Intensive Phase (2 months):

  • Isoniazid
  • Rifampin
  • Pyrazinamide
  • Ethambutol

Continuation Phase (4 months):

  • Isoniazid
  • Rifampin

This is often referred to as the HRZE regimen.

Second-Line Anti-Tuberculosis Drugs

Used in drug-resistant TB (MDR-TB) or intolerance.

Aminoglycosides

  • Streptomycin
  • Amikacin
  • Kanamycin

Mechanism: Inhibit protein synthesis (30S ribosome)
Adverse effects: Ototoxicity, nephrotoxicity

Fluoroquinolones

  • Levofloxacin
  • Moxifloxacin

Mechanism: Inhibit DNA gyrase
Important in MDR-TB regimens

Other Agents

  • Ethionamide
  • Cycloserine
  • Para-aminosalicylic acid (PAS)
  • Linezolid
  • Bedaquiline (inhibits ATP synthase)

Drug-Resistant Tuberculosis

MDR-TB

Resistant to:

  • Isoniazid
  • Rifampin

Requires second-line combination therapy for 18–24 months.

XDR-TB

Extensively resistant TB; very difficult to treat.

Mechanism Summary Diagram

https://www.researchgate.net/publication/373657618/figure/fig1/AS%3A11431281223243808%401707619806367/Mechanism-of-action-of-INH-on-Mycobacterium-tuberculosis.png

Adverse Effect Comparison Table (Conceptual Overview)
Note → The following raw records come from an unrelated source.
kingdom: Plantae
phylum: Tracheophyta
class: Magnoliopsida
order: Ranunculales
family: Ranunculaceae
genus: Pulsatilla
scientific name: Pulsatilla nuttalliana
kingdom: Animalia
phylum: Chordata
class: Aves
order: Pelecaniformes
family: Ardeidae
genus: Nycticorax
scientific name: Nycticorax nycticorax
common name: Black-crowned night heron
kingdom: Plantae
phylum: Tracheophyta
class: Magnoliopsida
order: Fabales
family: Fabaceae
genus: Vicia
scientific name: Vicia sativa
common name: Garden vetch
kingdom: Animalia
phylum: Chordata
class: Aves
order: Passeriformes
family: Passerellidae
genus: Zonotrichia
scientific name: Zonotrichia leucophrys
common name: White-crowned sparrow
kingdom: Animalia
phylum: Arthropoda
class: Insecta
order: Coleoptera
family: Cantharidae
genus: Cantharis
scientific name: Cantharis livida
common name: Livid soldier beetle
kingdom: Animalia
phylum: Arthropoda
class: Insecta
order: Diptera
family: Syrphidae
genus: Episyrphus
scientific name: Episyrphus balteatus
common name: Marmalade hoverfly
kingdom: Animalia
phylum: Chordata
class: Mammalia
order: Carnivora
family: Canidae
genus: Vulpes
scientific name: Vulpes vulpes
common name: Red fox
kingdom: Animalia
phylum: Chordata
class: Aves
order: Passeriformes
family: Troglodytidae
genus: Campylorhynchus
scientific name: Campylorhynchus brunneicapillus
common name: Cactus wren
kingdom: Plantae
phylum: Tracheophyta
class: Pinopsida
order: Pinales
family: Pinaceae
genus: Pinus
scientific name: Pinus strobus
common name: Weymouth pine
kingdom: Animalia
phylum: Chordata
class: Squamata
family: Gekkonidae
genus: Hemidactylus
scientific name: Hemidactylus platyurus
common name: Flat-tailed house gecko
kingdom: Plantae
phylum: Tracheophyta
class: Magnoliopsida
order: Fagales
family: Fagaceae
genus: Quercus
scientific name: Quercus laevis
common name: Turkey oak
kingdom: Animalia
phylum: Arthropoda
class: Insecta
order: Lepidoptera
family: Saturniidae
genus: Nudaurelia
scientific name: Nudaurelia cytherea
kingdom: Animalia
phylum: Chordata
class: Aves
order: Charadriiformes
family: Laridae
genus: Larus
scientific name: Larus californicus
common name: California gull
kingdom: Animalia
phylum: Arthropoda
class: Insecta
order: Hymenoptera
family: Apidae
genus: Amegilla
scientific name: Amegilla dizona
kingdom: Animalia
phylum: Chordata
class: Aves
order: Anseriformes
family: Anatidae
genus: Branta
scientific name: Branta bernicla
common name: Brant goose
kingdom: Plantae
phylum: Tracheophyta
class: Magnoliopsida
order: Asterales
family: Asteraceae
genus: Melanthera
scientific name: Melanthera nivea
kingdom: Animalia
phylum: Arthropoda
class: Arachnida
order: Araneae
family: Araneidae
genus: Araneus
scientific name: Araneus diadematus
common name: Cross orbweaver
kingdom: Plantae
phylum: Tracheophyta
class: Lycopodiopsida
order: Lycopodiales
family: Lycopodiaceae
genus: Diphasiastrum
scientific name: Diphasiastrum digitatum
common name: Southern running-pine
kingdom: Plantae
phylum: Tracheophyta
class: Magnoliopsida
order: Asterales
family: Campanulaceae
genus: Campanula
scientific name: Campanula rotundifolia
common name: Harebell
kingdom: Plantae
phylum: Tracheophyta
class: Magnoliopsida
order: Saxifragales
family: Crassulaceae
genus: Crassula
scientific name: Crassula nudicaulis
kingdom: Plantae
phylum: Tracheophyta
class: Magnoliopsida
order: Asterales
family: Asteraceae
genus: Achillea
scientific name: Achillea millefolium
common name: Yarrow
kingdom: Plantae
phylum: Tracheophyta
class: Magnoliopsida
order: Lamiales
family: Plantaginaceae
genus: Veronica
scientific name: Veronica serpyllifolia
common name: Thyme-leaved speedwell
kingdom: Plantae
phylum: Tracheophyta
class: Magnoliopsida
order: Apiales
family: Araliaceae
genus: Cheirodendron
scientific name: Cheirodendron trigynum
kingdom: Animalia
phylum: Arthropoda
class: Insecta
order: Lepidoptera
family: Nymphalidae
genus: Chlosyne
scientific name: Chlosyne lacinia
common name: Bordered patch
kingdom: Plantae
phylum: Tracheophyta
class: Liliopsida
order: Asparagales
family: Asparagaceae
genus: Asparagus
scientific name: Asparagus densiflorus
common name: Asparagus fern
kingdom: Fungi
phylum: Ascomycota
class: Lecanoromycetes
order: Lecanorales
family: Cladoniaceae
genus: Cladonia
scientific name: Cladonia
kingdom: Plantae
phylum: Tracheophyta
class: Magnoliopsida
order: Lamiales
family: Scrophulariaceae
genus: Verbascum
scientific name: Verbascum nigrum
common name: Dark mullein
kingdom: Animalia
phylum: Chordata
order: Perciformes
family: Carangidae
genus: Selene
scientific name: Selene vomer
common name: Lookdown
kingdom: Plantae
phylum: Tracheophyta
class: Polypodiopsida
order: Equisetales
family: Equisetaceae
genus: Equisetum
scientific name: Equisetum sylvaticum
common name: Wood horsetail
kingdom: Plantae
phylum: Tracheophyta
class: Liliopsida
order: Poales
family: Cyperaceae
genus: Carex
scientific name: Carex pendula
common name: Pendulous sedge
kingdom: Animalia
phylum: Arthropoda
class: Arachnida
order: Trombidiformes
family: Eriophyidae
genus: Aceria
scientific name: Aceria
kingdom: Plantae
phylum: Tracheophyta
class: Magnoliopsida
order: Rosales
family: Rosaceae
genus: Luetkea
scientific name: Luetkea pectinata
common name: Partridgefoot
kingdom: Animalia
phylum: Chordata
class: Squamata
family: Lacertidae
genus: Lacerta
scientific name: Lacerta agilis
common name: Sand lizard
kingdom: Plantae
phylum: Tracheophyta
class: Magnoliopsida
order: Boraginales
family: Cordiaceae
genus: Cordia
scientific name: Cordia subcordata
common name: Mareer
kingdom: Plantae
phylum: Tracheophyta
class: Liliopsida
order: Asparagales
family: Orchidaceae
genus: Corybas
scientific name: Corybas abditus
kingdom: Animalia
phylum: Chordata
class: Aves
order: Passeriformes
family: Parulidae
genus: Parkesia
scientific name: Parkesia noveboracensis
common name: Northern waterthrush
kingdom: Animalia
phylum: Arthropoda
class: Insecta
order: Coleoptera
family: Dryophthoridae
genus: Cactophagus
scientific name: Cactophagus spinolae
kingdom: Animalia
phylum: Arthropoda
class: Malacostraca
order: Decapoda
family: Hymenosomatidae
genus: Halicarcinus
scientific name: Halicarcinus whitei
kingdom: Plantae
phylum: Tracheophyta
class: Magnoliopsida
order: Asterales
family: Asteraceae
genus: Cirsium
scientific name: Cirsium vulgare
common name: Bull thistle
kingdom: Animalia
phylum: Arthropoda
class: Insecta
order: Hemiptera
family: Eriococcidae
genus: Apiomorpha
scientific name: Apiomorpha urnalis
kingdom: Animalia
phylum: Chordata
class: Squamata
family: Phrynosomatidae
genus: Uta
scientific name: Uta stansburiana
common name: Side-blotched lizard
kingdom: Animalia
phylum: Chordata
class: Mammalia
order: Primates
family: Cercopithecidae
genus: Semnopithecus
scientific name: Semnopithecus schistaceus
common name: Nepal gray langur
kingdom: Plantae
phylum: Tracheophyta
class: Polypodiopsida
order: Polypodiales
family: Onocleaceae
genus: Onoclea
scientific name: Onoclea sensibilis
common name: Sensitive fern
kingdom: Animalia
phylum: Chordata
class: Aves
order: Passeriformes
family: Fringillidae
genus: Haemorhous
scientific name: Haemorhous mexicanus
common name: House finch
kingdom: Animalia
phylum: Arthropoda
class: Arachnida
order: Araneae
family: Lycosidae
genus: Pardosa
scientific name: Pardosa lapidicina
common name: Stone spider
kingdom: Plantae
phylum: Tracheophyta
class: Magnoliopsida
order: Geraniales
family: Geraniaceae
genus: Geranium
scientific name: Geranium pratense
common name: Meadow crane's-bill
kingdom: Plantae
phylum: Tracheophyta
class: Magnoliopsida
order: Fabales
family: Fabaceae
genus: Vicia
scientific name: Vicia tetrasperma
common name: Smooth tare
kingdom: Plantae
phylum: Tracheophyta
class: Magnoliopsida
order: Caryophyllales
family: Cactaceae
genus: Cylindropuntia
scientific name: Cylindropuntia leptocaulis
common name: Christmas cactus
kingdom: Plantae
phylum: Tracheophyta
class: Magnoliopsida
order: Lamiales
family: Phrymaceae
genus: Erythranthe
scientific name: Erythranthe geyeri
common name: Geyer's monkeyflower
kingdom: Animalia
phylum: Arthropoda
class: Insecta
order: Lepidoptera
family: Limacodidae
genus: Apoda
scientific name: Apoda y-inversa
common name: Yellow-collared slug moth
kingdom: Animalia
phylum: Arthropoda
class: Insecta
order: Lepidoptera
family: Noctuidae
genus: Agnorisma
DrugMajor ToxicityPreventive Strategy
IsoniazidNeuropathyPyridoxine
RifampinHepatitisLFT monitoring
PyrazinamideHyperuricemiaMonitor uric acid
EthambutolOptic neuritisVision testing

Clinical Correlation

  • TB meningitis → Ensure drugs penetrate CNS
  • HIV co-infection → Drug interaction monitoring
  • Pregnancy → Avoid streptomycin

Key Exam Points (High-Yield)

  • INH → Mycolic acid inhibition
  • Rifampin → RNA polymerase inhibition
  • Ethambutol → Optic neuritis
  • Pyrazinamide → Shortens therapy duration
  • Combination therapy prevents resistance

Conclusion

Anti-tuberculosis drugs represent a carefully structured pharmacological strategy targeting different bacterial populations within the host. The first-line regimen—isoniazid, rifampin, pyrazinamide, and ethambutol—forms the foundation of therapy, while second-line agents are reserved for resistant strains.

Understanding mechanisms, adverse effects, and therapeutic principles is essential for safe and effective TB management.